SPF, another mail system element that is trivial to implement, that any sysadmin worth a damn should have done already; but I suppose you're right, a spearphisher that has intimate knowledge of an organization could spoof a vendor's email address. I don't know about you, but I don't open unsolicited attachments from anyone these days, Sally in Accounting OTOH...
grep -iw skynet
I DO fault RSA for not compartmentalizing their security. A compromise of a user desktop should be expected. The fact that this foothold let someone get to the token seeds suggests some serious design and procedural negligence on RSA's part. The damage should have been limited to some emails getting leaked, not a compromise of their most vital secrets.
Do not forget the 443 and others SSL doors. Most of those new exploit/connect back/trojans take advantage in those doors, that are generally opened without restrictions.

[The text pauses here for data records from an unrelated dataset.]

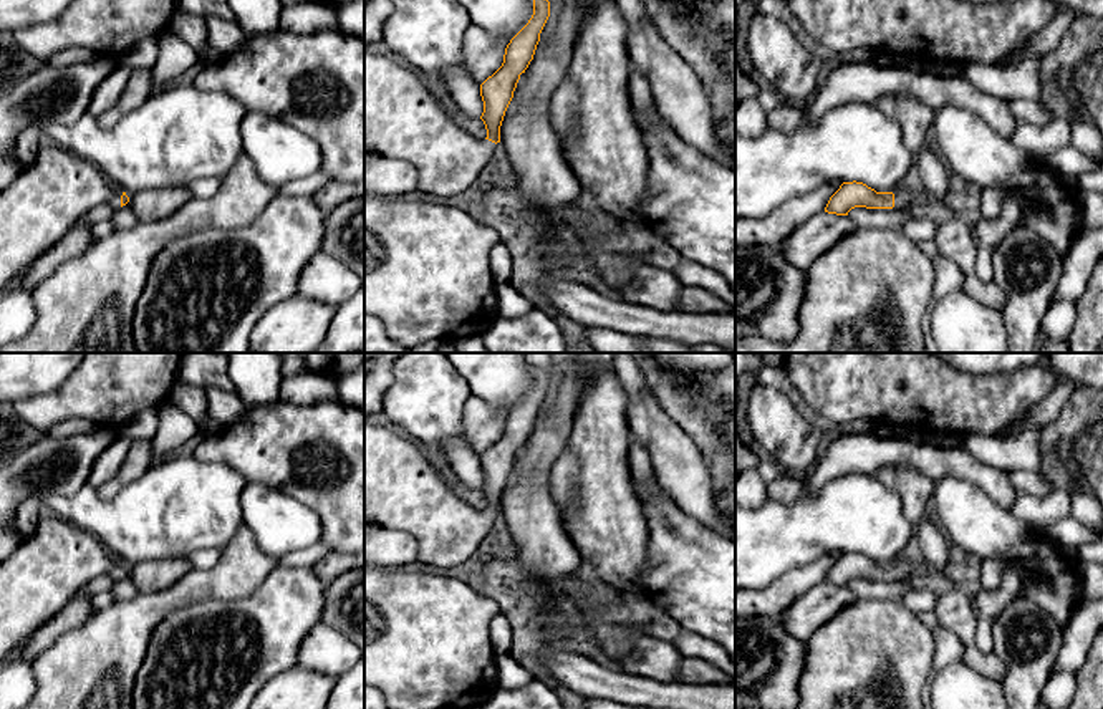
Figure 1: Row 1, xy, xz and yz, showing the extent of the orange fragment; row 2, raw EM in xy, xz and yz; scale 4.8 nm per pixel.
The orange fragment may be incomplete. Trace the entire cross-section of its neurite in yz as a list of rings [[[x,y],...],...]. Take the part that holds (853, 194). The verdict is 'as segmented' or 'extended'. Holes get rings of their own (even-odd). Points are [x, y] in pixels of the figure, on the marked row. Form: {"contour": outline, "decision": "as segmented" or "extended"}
{"contour": [[[843,182],[840,189],[830,197],[825,212],[848,215],[848,212],[855,207],[908,207],[911,197],[913,194],[906,189],[896,189],[894,192],[876,192],[863,182]]], "decision": "extended"}

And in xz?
{"contour": [[[533,0],[533,15],[528,23],[510,40],[502,66],[480,84],[487,137],[475,139],[465,133],[446,111],[442,101],[429,84],[409,66],[388,56],[376,55],[364,46],[364,154],[404,159],[416,167],[417,189],[437,195],[454,197],[484,179],[495,146],[500,142],[500,126],[513,91],[533,60],[540,33],[550,17],[548,0]]], "decision": "extended"}

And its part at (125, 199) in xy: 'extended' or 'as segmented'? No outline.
extended

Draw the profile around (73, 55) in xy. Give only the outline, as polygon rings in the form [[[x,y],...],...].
[[[71,46],[61,51],[56,51],[50,60],[48,65],[53,68],[68,68],[71,65],[78,63],[89,63],[98,58],[98,53],[89,50],[89,48],[81,48],[81,46]]]

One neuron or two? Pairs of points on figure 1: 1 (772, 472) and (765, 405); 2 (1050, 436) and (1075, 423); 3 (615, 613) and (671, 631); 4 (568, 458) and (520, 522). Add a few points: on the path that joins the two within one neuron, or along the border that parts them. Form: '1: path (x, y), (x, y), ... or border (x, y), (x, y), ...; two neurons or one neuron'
1: border (762, 454), (769, 456), (782, 471); two neurons
2: path (1057, 431), (1069, 424); one neuron
3: path (628, 613), (648, 613), (658, 623); one neuron
4: border (563, 448), (549, 481), (549, 494), (558, 507); two neurons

MS Office and similar has taught far too many people to circulate stuff in an unfinished editable format when it should be a finished read only document. If you are not collaborating on something it makes no sense at all to get the documents in a editable format. How can you trust somebody not to alter a contract if you send it in MS Word format? On the other side we have things like in the article to show that you can't trust received documents of this sort from an unknown source.
It was an exaggeration, there are text editors for VMS that haven't required a bug fix in decades. There is almost no chance that between its maturity and simplicity that it still has security holes. However his point is that its not a black and white problem of executable or not executable. Writing a secure text editor is easier than writing a secure word processor, media codecs are not parsing executable files by intent, but there have been holes in them anyway. Its a continuum of increasing complexity and decreasing security from text editors to mp3 players, to sandboxed javascript to piping turing complete languages off the internet directly into your kernel space (webGL). The simple knee-jerk against scripting is misguided both in the sense that the value of adding scripting can in some situations outweigh the risks, and in the sense that a format that isn't intended to have executable content but can still be an avenue of attack.
refactor the law, its bloated, confusing and unmaintainable.
There are spreadsheets that contain data that the company needs to be kept secure. If the argument is that they should be in gnumeric or open office that's one thing, but even they have scripting languages in them. Furthermore there is source that needs to be written and compiled and tested in secure environments. Simply denying the user all access to executable languages is not an option for some secure systems. Even denying physical access is probably not possible in some test labs. What fits for NORAD doesn't fit for everyone. No easy answers just lots of diligence and mistakes and hard lessons.
refactor the law, its bloated, confusing and unmaintainable.
I used to work for one of the world's leading sporting goods companies. We had contractors onsite with the same network/desktop configuration and access as full time employees. At least one of these outsourced but in-house contractors was stupid enough to fall for pretty much any phishing/fake anti-virus/whatever scheme you can come up with. I have no doubt that any company in the US (what does that mean any more, anyway?) could be compromised given enough persistence and relentless effort to find THAT GUY.